“If you’re comfortable, you’re probably making the easy, wrong choices.” - Scott Sonnon
Lately, I’ve been feeling extreme discomfort. Changes have been coming in my work and my Work for a long time. I’ve been training, taking steps in the right direction, and yet, I have not made a big shift that will actually free up the time, energy, attention and grace necessary for the larger, deeper change to activate. My ego has been resisting this, fearing the bigger risk, not wanting to break free from the shell of comfort.
Now, this current shell of comfort was created by risks I took in the past but as with all things, it has become my new status quo. Something - something big - has to give. I’ve known it for a long time now, and even while doing the planning and practice necessary to shift the magic, I’ve also been dancing around a core piece. This core piece is linked to the part of ego that wants to retreat and keep things small. As a consequence, though I love teaching, I crashed hard after my last weekend away. Time to face the necessary. Time to take a deeper look at the equation of Want + Need = Desire. What is the larger Desire that is my true Will?
What does this have to do with my title of leadership, discomfort and activation? We cannot be leaders if we are always seeking out comfort. We have to lead first within our own lives. We have to lead our personality parts toward the greater magic only activated by the whole. Our spirit must be the teacher of courage. Courage is the ability to break free from homeostasis and grow.
Fortunately, we can practice this at any time and with any activity. This morning, after reading this fantastic essay by Scott Sonnon, I went to attend to my yoga and meditation practice. Those of you who read this journal regularly know that I have struggled with daily yoga, having been a self-professed yoga hater. I’ve worked with the extreme discomfort of holding poses, of stretching, of getting moving first thing in the morning, all in the service of supporting my larger work in the world. This morning, I added back in something my friend the trainer Carey Rockland had me try a year ago: handstands. What put this in my head today, I’m not sure, but part of me needed to rise to the challenge. I picked a wall. I planted my hands. I failed to reach full height before feet bouncing back down to floor. I tried again. Failed. Tried again. Failed. I reset my intention. Placed my hands in the right spot in my mind’s eye. This time, I lifted, my heels touched the wall, my arm muscles engaged. I was in a full assisted handstand, which I held for as long as I felt able. After I returned to a normal standing position, my heart was pumping, and energy was moving through me with a powerful rush. I channeled this into some of my energy techniques - running the cosmic loops from feet to crown, out and down and back up again. I found my stable center. I tried again and planted my hands almost perfectly to lift easily into a strong position.

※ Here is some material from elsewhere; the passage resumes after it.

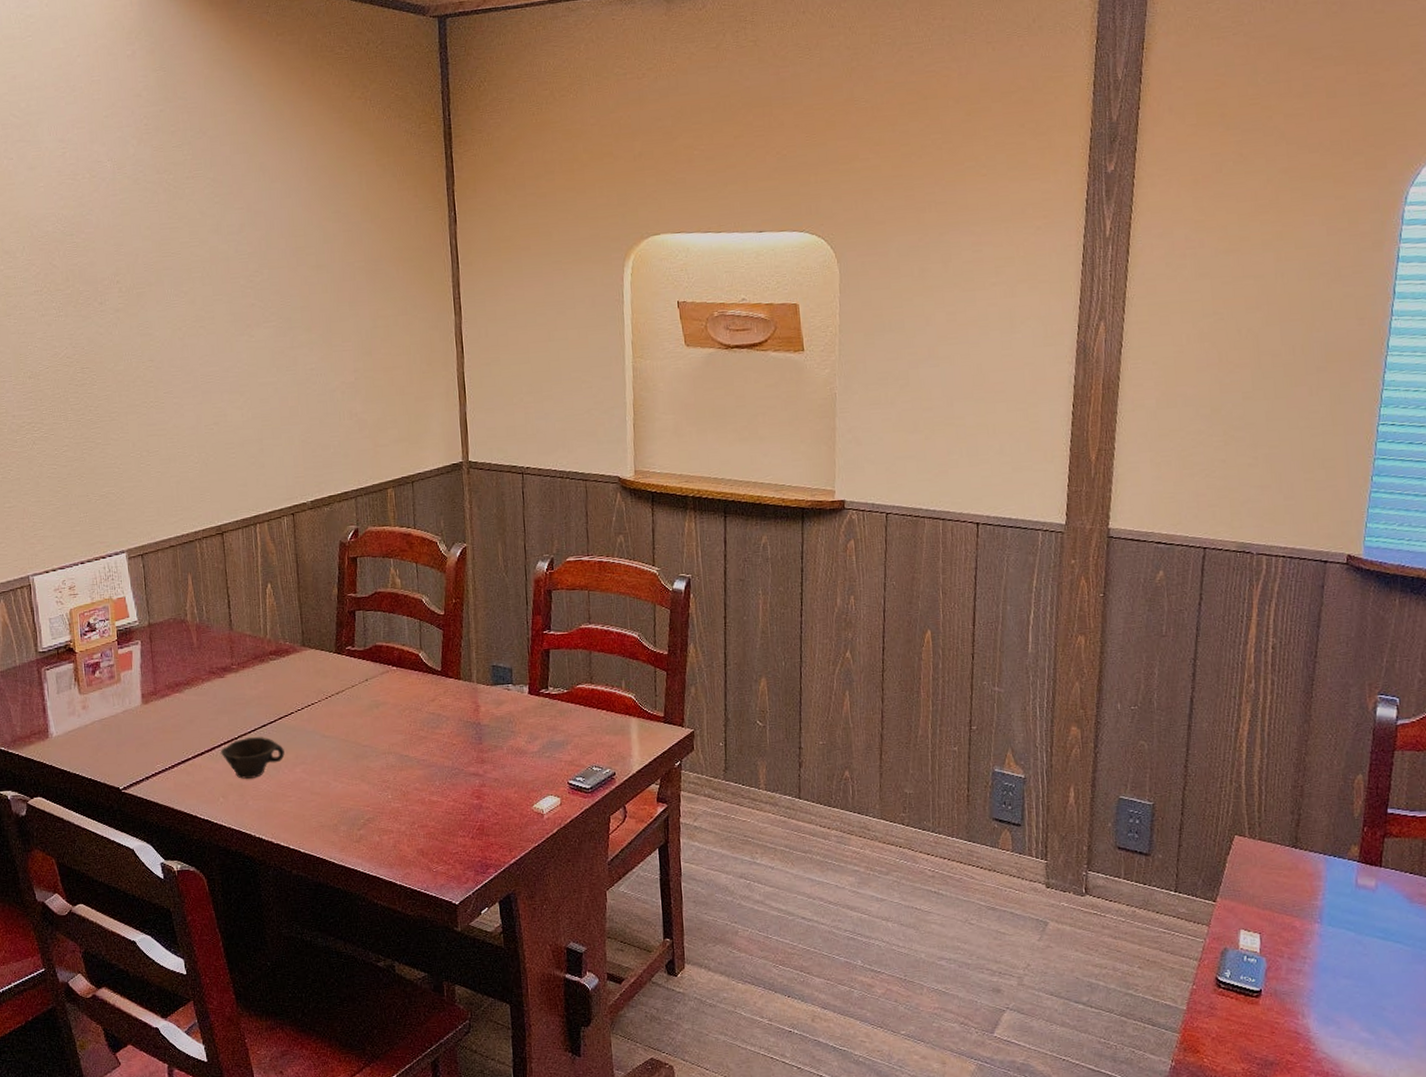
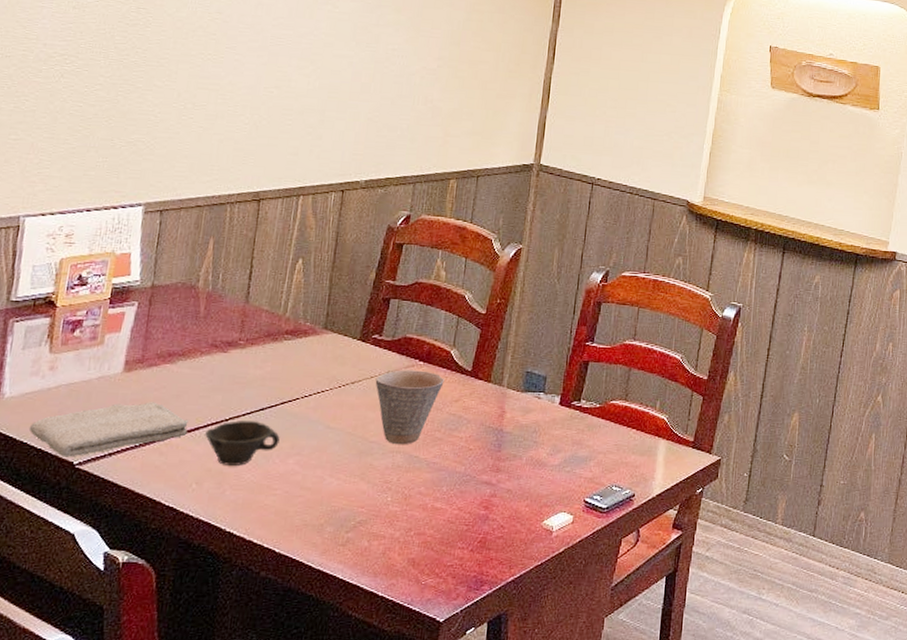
washcloth: none [78,728,206,784] -> present [28,402,189,458]
cup: none [356,675,419,747] -> present [375,370,445,445]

Feeling the full power of this action running through my body, I returned to my meditation bench, to sit in silence as unseasonable dark clouds moved by the window. When I was done, I thought of Sonnon’s essay, and the very real importance of discomfort. Without struggling for years with the excruciating discomfort of meditation practice, I would not know so many parts of myself, nor would the core of stillness in my belly be such a stabilizing force. This challenge I’ve been facing lately? It wouldn’t even be on the table.
We cannot lead if we always seek out comfort. We cannot teach if we do not seek to know. Without being up against challenges, large or small, we do not test ourselves and therefore cannot inspire each other through our art, our words, our music, or our actions. This is where leadership fails: when those in positions of power establish a status quo and set up systems to maintain it. That is no longer leadership, it is complacency, which is a small, slow death.
How can we inspire ourselves and each other? How can we rise to the challenge? How can we look at the world, at least sometimes, upside down, just to get a new perspective?